Try it: Within the listing below, please copy exactly the lines between the line holding "Finance Options" and the line holding "reading and graphing results.", inclusive.

Exercise inputs:
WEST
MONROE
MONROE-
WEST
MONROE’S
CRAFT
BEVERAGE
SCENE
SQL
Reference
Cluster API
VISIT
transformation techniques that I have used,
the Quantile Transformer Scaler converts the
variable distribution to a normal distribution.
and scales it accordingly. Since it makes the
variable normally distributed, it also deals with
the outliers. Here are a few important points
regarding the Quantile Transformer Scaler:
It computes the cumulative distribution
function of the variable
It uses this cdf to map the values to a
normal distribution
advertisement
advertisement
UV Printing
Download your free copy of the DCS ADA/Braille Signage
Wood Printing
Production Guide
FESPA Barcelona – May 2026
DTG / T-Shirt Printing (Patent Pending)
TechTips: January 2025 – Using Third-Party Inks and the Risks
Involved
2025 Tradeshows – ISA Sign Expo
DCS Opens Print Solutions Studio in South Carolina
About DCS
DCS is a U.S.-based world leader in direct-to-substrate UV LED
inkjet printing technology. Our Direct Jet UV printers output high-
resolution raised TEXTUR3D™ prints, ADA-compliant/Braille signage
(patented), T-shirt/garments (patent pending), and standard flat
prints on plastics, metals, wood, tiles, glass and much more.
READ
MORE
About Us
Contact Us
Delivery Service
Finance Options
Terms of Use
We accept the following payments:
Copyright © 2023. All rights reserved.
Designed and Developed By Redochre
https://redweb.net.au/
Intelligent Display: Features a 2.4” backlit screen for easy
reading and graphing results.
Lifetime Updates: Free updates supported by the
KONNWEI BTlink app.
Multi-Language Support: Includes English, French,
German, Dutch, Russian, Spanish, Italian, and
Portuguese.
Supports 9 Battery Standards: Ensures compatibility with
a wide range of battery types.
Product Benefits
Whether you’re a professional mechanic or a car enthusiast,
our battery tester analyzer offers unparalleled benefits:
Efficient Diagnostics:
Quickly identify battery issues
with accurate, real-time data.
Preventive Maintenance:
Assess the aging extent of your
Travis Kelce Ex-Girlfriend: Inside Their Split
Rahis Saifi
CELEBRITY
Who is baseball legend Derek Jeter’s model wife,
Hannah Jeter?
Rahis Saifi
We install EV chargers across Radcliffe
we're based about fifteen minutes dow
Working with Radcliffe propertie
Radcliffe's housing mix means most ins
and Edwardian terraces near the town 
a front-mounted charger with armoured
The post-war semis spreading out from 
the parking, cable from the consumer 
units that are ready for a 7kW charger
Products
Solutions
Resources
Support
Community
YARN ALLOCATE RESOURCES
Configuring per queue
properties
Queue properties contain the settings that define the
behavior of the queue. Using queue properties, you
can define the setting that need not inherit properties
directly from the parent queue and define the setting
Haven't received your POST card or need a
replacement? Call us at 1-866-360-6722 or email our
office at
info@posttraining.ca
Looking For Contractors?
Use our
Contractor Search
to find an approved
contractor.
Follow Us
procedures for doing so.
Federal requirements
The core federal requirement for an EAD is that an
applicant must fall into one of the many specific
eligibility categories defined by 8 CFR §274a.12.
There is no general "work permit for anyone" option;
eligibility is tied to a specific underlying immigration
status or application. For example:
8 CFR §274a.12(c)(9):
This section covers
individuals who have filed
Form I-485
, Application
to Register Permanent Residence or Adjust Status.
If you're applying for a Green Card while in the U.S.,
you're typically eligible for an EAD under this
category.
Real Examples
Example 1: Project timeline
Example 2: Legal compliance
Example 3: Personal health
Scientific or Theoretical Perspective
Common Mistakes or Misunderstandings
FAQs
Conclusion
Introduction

Exercise response:
Finance Options
Terms of Use
We accept the following payments:
Copyright © 2023. All rights reserved.
Designed and Developed By Redochre
https://redweb.net.au/
Intelligent Display: Features a 2.4” backlit screen for easy
reading and graphing results.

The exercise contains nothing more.